1) The identification of one mechanism does not prove that it is the only operative mechanism, or even the primary operative mechanism. 15% long-term survival is obviously better than that seen with standard therapy, but clearly EGFRvIII inhibition alone (and by extension, whatever PEDF suppression is occasioned by that inhibition) is not sufficient to generate a durable response in the majority of patients. There are various ways in which GBM can develop resistance to EGFRvIII blockade, including PEDF expression by other pathways.
2) There may be no record of GBM patients living longer than 5 years in rindo trials (unless they've received rindo), but there are published reports of GBM patients living longer than 5 years well before rindo arrived on the scene.
Confining the discussion to rindo trials, however, the 15% is a promising signal, and with any luck it'll be SS in phase 3. But whether this is due to suppression of PEDF is a matter of curiosity. At this point, there's no evidence that high (or any) PEDF expression (and inhibition of that expression by rindo) is related to the outcomes seen. I'll be interested to see that data if any is ever generated.
3) Rindo may well be approved (and I'll be happy if it is). But this paper will be a non-factor in that approval.
As the abstract states, the "key regulator" of GSC is actually PEDF. The optimistic scenario you've developed about rindo assumes that EGFRvIII is primarily responsible for PEDF expression/secretion. Other studies (not necessarily in GBM) have suggested that PEDF expression is affected by factors other than EGFRvIII, and that in some cases it can actually be pro-apoptotic.
So the benefit of rindo in this particular situation is actually unknown, and this paper will likely have no impact on the FDA's decision about any approval.
I like how you think. I picked the winning numbers for the May 9th lottery draw, but bought my ticket on May 10th. I called it--my timing was just off by like 24 hours.
You're a complete doofus.
I don't remember, but that's very likely. And nothing much happened then either.

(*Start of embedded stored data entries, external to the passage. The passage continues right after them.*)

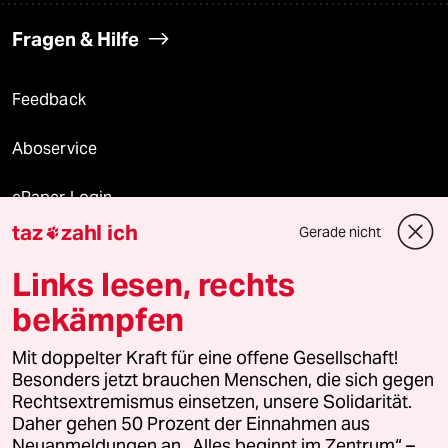
Fragen & Hilfe
Feedback
Aboservice
ePaper Login
taz
zahl ich
Gerade nicht

Downloads für Abonnierende
Links lesen, rechts
bekämpfen
© 2026 taz Verlags und Vertriebs GmbH
Mit doppelter Kraft für eine offene Gesellschaft!
Alle Rechte vorbehalten. Bei rechtlichen Fragen oder für Genehmigungen
wenden Sie sich bitte an
lizenzen@taz.de
Besonders jetzt brauchen Menschen, die sich gegen
Rechtsextremismus einsetzen, unsere Solidarität.
Daher gehen 50 Prozent der Einnahmen aus
Feedback
Redaktionsstatut
Kommune-Richtlinien
KI-
Neuanmeldungen an „Alles beginnt im Zentrum“ –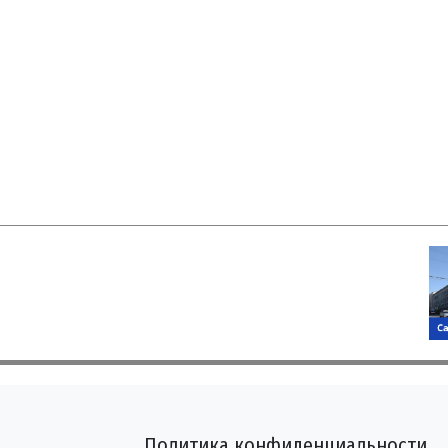
Политика конфиденциальности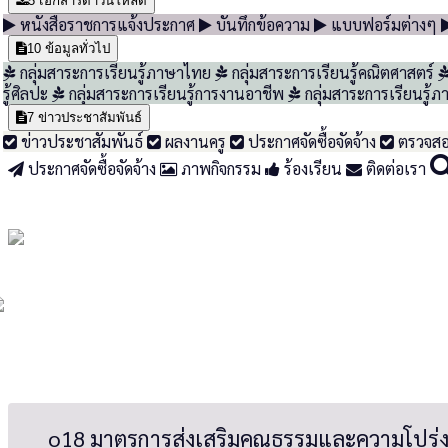
5
เอกสารดาวน์โหลด
หนังสือราชการแจ้งประกาศ
บันทึกข้อความ
แบบฟอร์มต่างๆ
10
ข้อมูลทั่วไป
กลุ่มสาระการเรียนรู้ภาษาไทย
กลุ่มสาระการเรียนรู้คณิตศาสตร์
รู้ศิลปะ
กลุ่มสาระการเรียนรู้การงานอาชีพ
กลุ่มสาระการเรียนรู้
7
ข่าวประชาสัมพันธ์
ข่าวประชาสัมพันธ์
ผลงานครู
ประกาศจัดซื้อจัดจ้าง
ตรวจส
ประกาศจัดซื้อจัดจ้าง
ภาพกิจกรรม
ร้องเรียน
ติดต่อเรา
o18 มาตรการส่งเสริมคุณธรรมและความโปร่งใส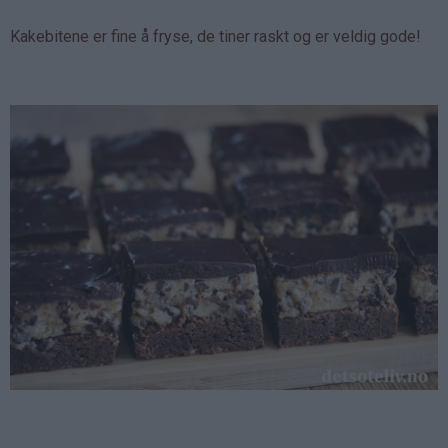
Kakebitene er fine å fryse, de tiner raskt og er veldig gode!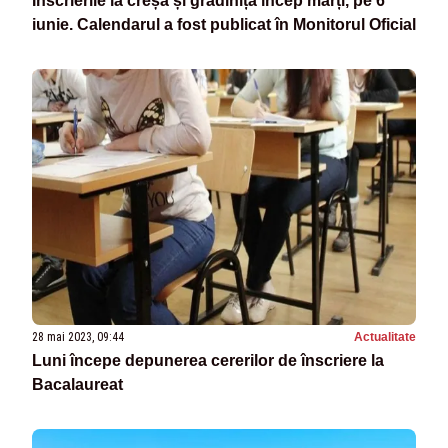
Înscrierile la creșă și grădiniță încep marți, pe 6
iunie. Calendarul a fost publicat în Monitorul Oficial
28 mai 2023, 09:44
Actualitate
Luni începe depunerea cererilor de înscriere la
Bacalaureat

CLDX will take off when there's an FDA approval or when pre-approval data are so mindblowing that approval is inevitable (look at ibrutinib for a paradigm). Not seeing that yet with anything CLDX has in its pipeline.
Ah, the rallying cry of the ignorant. When they have no answers, they resort to insults: "Shorty!" "Moron!" they yell.
Well, you're a moron just like me, then. Did you answer the question about the 10-year+ trial, by the way? No, because you're a moron who has no answers.
If there was any strong belief that something astonishing is going to happen in two weeks, CLDX should be making more significant gains. How much more will the survival stats improve over the November results in the space of 6 months? Also, when did CLDX last gain $5-6 in a single day?
You're a mental deficient who deserves to be on ignore. If you can't answer a question, go back to drinking bee and eating cheese puffs.
You did say the shorts would be back in force today, right? Did you want to choose another day? They might be covering in force today--maybe that's what you meant.